Shot well and with a keen eye for gore and violence, this feels like it’s on the right track, and is a lot more action-packed, with this time Mick being centre stage. Now unlike the original, the mystery and atmosphere is missing in place of some stand out kills (the cops…). Also unlike last time around there’s no real time to get invested in the innocent victims before Mick is despatching them. Now Mick himself, played larger-than-life by John Jarratt is an interesting creation, but because the movie is all focused on him, his clichéd bushman swagger and often comical lines turns many of his scenes into farce (a truck chase to the tune of The Lion Sleeps Tonight … really?), and loses much of his potential menace – like what they did to Freddy Krueger in the Elm Street sequels. Oh and would it have hurt to get a bit more backstory on him? Or any for that matter.
For the ample gore and plenty of energy, this was still fun, but for a horror it relied too much on one liners and in-jokes than actually scaring it’s audience – a big fail in my book. Hopefully they won’t bother with Wolf Creek 3.
Ok, I’ll admit I like shock-cinema foreign thrillers such as Old Boy & I Saw The Devil, not just because they are usually very violent with often taboo subject-matter, but also because they’re usually directed with no end of skill and style. This is no exception. A serial killer is going about picking up prostitutes, then torturing and killing them, whilst filming them on camera. He then uploads the footage to an internet website where it attracts the attention of a lonely, troubled reporter whose career and marriage have both failed.
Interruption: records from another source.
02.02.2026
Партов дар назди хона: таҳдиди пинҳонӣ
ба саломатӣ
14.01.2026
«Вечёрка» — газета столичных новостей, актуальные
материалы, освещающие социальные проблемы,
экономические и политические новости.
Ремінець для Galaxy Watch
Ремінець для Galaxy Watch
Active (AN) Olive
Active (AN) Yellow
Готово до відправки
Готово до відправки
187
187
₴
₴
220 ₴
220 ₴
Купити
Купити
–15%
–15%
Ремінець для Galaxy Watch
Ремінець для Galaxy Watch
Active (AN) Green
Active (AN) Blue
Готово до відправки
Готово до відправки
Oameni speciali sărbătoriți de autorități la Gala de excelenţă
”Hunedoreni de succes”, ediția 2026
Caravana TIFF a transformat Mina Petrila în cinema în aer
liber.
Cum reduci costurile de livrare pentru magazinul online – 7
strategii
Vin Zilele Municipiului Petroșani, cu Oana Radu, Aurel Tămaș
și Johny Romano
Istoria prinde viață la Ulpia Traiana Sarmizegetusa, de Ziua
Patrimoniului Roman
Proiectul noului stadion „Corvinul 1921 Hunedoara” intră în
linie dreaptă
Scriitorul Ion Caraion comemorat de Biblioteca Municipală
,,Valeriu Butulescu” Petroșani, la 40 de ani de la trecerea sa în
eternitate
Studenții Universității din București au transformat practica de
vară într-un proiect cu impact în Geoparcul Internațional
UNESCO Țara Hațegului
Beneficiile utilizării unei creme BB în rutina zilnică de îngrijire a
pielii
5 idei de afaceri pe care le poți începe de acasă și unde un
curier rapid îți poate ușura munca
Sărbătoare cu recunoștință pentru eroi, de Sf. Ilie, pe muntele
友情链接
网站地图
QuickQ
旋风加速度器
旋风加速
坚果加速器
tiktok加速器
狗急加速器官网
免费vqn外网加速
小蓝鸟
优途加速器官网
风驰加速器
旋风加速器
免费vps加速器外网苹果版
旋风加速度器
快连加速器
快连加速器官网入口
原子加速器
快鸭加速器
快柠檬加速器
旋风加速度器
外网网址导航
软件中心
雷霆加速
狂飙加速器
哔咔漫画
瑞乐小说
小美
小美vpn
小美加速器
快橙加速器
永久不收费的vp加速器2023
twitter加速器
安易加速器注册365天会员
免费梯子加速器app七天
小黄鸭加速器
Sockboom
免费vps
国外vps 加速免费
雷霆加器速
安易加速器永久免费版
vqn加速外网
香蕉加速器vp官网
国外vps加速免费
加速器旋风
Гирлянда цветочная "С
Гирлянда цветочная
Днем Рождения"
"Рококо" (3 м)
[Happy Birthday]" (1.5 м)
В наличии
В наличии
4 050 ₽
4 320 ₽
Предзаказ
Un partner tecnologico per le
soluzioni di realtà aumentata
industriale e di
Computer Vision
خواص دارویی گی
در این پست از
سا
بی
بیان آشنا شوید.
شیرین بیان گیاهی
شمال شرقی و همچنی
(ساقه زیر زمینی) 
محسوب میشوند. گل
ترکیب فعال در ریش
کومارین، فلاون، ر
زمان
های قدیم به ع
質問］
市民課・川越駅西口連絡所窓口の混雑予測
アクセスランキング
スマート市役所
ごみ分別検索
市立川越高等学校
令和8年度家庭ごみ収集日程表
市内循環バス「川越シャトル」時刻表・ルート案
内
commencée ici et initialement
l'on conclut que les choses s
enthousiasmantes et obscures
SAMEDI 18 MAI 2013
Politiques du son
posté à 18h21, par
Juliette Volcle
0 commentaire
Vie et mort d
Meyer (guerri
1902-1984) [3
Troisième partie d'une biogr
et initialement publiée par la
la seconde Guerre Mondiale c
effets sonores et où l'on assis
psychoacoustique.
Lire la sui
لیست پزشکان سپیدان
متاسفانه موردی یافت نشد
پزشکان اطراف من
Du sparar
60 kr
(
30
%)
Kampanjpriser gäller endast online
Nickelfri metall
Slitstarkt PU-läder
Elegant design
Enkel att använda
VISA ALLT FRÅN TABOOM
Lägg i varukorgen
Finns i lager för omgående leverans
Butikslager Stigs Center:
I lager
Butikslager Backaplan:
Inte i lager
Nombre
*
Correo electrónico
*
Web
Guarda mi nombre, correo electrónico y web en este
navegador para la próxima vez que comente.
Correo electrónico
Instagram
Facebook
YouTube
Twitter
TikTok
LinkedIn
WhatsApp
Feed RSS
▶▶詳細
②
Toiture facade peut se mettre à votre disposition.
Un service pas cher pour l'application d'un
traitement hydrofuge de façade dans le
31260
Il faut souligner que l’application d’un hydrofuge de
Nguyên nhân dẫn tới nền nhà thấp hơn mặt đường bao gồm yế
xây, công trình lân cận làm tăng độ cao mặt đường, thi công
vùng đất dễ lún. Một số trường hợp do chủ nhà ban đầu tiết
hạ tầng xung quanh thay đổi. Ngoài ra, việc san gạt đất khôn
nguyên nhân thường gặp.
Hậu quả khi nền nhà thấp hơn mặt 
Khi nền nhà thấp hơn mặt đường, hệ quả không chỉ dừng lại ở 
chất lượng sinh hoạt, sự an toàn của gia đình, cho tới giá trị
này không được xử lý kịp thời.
When the reporter is mugged one night, his interest in the videos takes over and he films the two men he murders in self-defence, and proceeds to upload the footage onto the website. This then sparks the interest of the serial killer, who starts to goad the reporter into doing further killings.
Directed by The Mo Brothers, this unflinching character study may not be pleasant viewing, and involves some pretty graphic scenes (the attack on the pimp for example) but excels at showing two complex personalities, delivered with powerful performances from the leads. The serial killer’s inner demons surrounding the death of his sister, his inability to comfortably date the nice girl from the florists … and the reporter’s struggle to bond with his own daughter whilst hoping to reconcile his relationship with his ex … are both very well observed. This was also a clever commentary on modern society’s obsession with documenting and filming even the horriblest of situations (who can forget how many filmed the World Trade Centre attacks?). Also at times how we saw something from the killer’s point of view, only for it to have subtle differences when seen through someone else’s eyes was very clever.
Deviations into English language were a bit odd (the two guys seem to resort to English when speaking via webcam), and supporting characters are under-developed. It may also explore a well-worn subject … but offered up a fresh perspective and some genuine surprises. Not for everyone, but fans of hard-hitting thrillers with plenty to leave you thinking – this is one to check out.